By Nancy San Martin

? Three murdered Salvadoran legislators. Four cops, suspected in the killings, themselves shot to death in a maximum security prison. Broken government agencies. And more questions than answers.

That’s what FBI investigators will face when they arrive this week to help sort out the stunning murders, which have highlighted the wave of drug-fueled corruption and crime lashing a country President Bush will visit in seven days.

“The number of murders in this country is offensive and, unfortunately, authorities have done little to stop the blood bath,” said the government’s own Human Rights Ombudsman Sergio Morales.

Authorities and activists say the problems date back to a decade-old peace treaty that ended a bloody civil war but did little to cleanse the ranks of a historically violent police and other security forces.

“We had 30 years of war, with more than 100,000 dead, and no tribunals were ever carried out,” said Interior Minister Carlos Vielmann. “Then we had 10 years of the formation of a new police force, but again, there was no serious action to resolve internal problems.”

Luis Ramirez, an analyst with the watchdog Guatemalan Institute of Comparative Studies on Penal Science, said that while the 1996 peace accord called for dismantling the old police force, a new one was never really created.

“They changed uniforms but everything stayed the same,” Ramirez said. “Historical problems have now come to surface. These murders are like an x-ray: They show the profound problems that exist.”

Add the corruption and crime generated by drug smuggling – U.S. estimates show that 75 percent of the Colombian cocaine hitting American streets passes through here – and security agencies can be easily overwhelmed.

“It’s not that organized crime has penetrated the police force or the Interior Ministry,” said Ramirez. “Organized crime is directing the police, the ministry and the military.”

The murder rate in this country of 12.7 million rose each year since 1999 and now stands at 45 per 100,000 residents, compared to Florida’s five per 100,000 in 2005. Many say that if the recent victims had not been well-known Salvadorans, they would have received little attention.

The gruesome drama began Feb. 19, when the Salvadorans and their driver were found shot and burned to death 20 miles southeast of the capital. They served on the Central American Parliament, which meets in Guatemala City, and were members of El Salvador’s ruling ARENA party.

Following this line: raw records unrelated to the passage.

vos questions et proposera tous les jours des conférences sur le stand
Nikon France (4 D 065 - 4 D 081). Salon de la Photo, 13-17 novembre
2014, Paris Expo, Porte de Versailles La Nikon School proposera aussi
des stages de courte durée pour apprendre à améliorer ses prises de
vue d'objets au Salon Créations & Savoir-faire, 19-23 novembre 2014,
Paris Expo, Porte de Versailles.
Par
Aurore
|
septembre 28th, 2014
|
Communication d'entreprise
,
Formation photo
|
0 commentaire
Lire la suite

Initially, speculation that a settling of political scores from Central America’s old civil wars was sparked by the fact that one of the victims, Eduardo D’Aubuisson, was the son of the late Roberto D’Aubuisson, a founder of ARENA and accused death squad leader in the 1980s.

Three days later, four police officers – including the head of the Guatemalan National Police organized crime unit – were arrested in the killings and jailed in the El Boqueron maximum security facility 40 miles east of the capital.

Three more days later, the cops were shot dead in their cells – killed by either fellow inmates or what witnesses described as a heavily armed group of men wearing prison guard uniforms who drove to the prison in a dark vehicle.